終 桜と私の願い

 

 

普段と変わらぬ日常を過ごす。学校というところはそうだ。

要達は叶舞の文化祭の翌日には、平常通り授業があり、早夜の家から直行で五人仲良く登校した。五人が出て行った後、早夜も学校へと向かった。

五人がいない間に、ゆっくりと話がしたかったから。母と友人という関係を築いた孤独から解放されたな桜の精霊と。

「桜妖華・・・。いるんでしょ?」

文芸部部室の窓からではなく、中庭の木から話しかける。すると、それに答えるように、木からうっすらと人の影が見え、それがだんだんと実体化していく。

『・・・来ると、思った。私はまだ、貴方にもお礼を言っていないから。』

桜妖華は早夜にも今回のことに関してお礼を言った。

「でもね、私の方こそ、お礼を言わないといけないんだよね。」

今回は願いも思いも一緒だった。そう、自分自身が動けない事まで、一緒。

「桜妖華があの五人にお願いしなくても、私がしていたと思うから。そんなに気にしないで。」

そして、少し持つ空気を変えた早夜。桜妖華も少し哀しげにそこに立つ。

 桜妖華は感じる事によって、先日の件を知っていた。あの男の事も、もちろん知っていた。強い力を持つ者として、恐怖を覚えながら、あの日あの時間あの場所の事を、感じ取っていた。
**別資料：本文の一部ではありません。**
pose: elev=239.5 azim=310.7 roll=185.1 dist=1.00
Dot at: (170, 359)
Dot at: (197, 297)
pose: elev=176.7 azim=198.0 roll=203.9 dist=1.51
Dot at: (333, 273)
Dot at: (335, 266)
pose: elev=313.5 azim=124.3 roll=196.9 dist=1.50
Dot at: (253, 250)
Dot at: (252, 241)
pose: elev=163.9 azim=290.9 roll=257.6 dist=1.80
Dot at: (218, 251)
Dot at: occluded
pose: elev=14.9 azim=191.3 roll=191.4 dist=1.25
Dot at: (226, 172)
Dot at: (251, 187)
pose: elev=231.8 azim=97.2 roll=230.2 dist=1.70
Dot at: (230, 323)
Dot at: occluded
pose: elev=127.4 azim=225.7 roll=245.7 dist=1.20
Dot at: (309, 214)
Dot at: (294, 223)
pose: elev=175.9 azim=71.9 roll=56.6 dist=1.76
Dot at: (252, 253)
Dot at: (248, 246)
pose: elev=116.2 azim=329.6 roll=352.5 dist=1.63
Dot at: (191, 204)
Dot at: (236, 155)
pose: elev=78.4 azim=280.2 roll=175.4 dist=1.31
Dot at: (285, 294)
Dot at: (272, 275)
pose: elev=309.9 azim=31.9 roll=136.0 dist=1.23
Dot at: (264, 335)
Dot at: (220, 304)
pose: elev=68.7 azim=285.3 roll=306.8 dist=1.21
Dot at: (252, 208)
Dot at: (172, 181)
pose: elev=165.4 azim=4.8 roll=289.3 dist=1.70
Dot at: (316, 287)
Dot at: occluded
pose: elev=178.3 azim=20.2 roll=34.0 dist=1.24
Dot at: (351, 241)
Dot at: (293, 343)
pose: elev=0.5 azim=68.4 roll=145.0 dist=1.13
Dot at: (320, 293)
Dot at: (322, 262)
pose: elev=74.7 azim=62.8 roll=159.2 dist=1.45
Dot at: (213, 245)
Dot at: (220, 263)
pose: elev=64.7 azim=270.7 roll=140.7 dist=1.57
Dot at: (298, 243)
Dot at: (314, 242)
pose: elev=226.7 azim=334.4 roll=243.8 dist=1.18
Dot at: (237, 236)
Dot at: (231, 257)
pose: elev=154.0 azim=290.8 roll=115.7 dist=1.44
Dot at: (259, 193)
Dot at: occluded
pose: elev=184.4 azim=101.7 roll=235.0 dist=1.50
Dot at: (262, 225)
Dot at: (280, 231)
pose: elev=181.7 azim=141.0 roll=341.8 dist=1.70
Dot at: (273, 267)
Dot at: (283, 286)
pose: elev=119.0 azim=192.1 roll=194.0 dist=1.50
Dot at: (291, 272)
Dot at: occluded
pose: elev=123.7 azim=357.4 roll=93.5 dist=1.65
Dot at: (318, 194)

「もしかしたら、貴方や私の願いを壊す輩が出てくるかもしれない。」

『・・・龍華をこの世から切り離した時と同じように・・・、番人同士の争いが、起こるのね・・・。』

それぞれの区分けされた領域を支配し、管理する番人と呼ばれるもの。

早夜は母の龍華からそれを受け継いだ。つまり、母を消そうと企むもの、この領域をほしがるものが、動き出すという未来が見えてくる。

『・・・そう言えば、番人が変わっていたみたいね。以前より強力な力を持つ、番人に。』

「・・・そうなのよ。できれば、そんな事に巻き込みたくはないけれど、彼女達はあまりにもこちら側に来すぎたのよ。」

 大切に思い、巻き込みたくないと思っても、運命で決まっているのか、巻き込まれてしまう五人。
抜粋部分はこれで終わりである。